Emphasizing a Holistic Approach to PreventionFri, 07/05/2019 - 09:27
Although cardiologists can work to prevent heart diseases, the most effective strategy to decrease incidences would be to follow a holistic approach where all doctors and specialists collaborate in identifying risk factors, says Pedro Gutiérrez-Fajardo, President of the National Association of Cardiologists in Mexico (ANCAM). “We need to prioritize prevention. It is the easiest and most economical way to get the best medical results,” he says.
ANCAM has a 35-year history and Gutiérrez-Fajardo says that in that time, the association has consolidated by maintaining an open and inclusive approach toward its members. “ANCAM hosts graduates from 28 cardiology schools in the country. We have also worked to establish collaboration agreements with different national cardiology societies and international institutions, such as the American College of Cardiology, the American Heart Association, the American Society of Echocardiography and the European Society of Cardiology, to maintain a constant influx of information,” he says.
The association focuses on constantly providing updated information to cardiologists and also shares this data with other specialists. “We organize regional events where we invite doctors and nurses from areas like emergency and intensive care, endocrinology and gynecology,” he says. The holistic approach the association is taking is rooted in a single idea: prevention. However, the hardest part to making this approach successful is boosting understanding among the general population regarding the importance of prevention and how to minimize risk factors, according to Gutiérrez-Fajardo.
Although ANCAM uses social media to deliver concrete and understandable information regarding prevention of heart disease to the general population, Gutiérrez-Fajardo says there are priority groups in which the association needs to focus, with children, young adults and women among the most important. “There are more women dying of heart disease than of breast cancer. We are joining forces with gynecologists, so whenever women go for their routine checkups, specialists can detect risk factors related to heart disease early and direct patients to a cardiologist.”

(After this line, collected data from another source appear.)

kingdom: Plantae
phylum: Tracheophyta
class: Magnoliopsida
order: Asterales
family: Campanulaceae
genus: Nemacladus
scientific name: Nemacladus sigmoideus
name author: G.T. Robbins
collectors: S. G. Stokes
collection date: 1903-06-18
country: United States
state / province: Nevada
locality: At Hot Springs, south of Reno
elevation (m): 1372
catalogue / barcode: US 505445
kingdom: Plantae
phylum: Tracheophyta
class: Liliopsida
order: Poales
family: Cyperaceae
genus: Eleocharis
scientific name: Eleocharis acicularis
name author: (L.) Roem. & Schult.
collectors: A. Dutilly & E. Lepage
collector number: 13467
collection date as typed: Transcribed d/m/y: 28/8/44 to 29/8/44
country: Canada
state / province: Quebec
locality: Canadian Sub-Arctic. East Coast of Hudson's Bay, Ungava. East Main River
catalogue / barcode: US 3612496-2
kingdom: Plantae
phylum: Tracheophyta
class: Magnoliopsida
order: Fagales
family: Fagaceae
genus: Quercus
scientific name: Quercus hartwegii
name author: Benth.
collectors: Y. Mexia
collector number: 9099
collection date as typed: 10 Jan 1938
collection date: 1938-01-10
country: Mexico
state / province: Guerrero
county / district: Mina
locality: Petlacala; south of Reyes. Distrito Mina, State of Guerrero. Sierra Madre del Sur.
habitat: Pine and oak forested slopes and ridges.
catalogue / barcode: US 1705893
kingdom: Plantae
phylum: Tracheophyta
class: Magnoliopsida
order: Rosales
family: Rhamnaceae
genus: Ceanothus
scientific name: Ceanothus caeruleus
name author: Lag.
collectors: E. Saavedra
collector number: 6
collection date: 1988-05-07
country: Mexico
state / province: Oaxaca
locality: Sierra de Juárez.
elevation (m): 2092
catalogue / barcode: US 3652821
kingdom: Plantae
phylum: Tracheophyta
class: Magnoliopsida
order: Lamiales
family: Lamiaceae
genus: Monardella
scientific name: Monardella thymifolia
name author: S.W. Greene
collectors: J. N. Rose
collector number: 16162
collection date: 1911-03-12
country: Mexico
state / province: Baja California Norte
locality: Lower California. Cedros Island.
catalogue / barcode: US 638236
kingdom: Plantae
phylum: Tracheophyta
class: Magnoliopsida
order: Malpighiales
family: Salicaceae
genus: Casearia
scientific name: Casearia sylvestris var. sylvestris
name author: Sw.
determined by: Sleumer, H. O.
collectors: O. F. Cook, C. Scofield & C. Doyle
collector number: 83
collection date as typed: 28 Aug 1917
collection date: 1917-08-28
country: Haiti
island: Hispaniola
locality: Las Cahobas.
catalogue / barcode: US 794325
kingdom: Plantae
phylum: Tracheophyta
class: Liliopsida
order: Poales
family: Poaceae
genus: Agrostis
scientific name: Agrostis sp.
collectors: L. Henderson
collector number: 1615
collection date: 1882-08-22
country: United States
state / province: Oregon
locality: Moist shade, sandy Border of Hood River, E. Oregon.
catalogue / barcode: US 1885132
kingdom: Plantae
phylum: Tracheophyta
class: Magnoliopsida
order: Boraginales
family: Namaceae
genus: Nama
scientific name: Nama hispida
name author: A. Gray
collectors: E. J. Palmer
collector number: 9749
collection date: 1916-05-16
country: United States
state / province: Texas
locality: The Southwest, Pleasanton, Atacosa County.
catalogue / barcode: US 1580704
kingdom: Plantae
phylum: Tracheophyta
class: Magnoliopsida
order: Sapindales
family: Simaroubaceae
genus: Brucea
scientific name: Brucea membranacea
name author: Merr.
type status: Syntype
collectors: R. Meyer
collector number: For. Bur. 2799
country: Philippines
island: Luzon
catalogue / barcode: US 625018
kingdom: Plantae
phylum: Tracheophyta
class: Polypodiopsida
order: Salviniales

With children, however, ANCAM’s strategy is completely different since the risks they face change completely. “An obese child will become a hypertensive patient at an early age, which increases the possibility of experiencing a heart attack earlier. This situation, when replicated, generates a heavier strain on the national health system,” says Gutiérrez-Fajardo. However, with children, there also is an increased opportunity for effective communication. “Children are very receptive, so we want to develop an educational program that focuses on the creation of healthy habits, such as eating healthy food, hydrating, exercising and sleeping well. We hope to not only educate children but to educate their parents, as well.”
For Gutiérrez-Fajardo, prevention goes beyond the medical sphere, impacting directly on the country’s development. “Health, education and economic development go hand in hand. There is no point in having a young population with high productivity potential if it is sick. Rather than being an asset for the economy they can become a strain on the health system,” he says.
Besides its own campaigns, ANCAM also has reached out to the public sector to collaborate in the creation of public policies that prioritize prevention at an early age. “We are trying to work with the Chamber of Deputies to bring forward a proposal to engage in this topic more seriously.” Gutiérrez -Fajardo suggests the prohibition of junk food in schools and in areas surrounding them. “It is a matter of providing education and healthy options from an early age, but we need to work alongside the public sector.”
While this collaboration solidifies, ANCAM will continue working to strengthen its alliances and collaboration agreements with other institutions to keep promoting healthy habits and services among the general population. “The important thing is to continue working on education,” says Gutiérrez-Fajardo.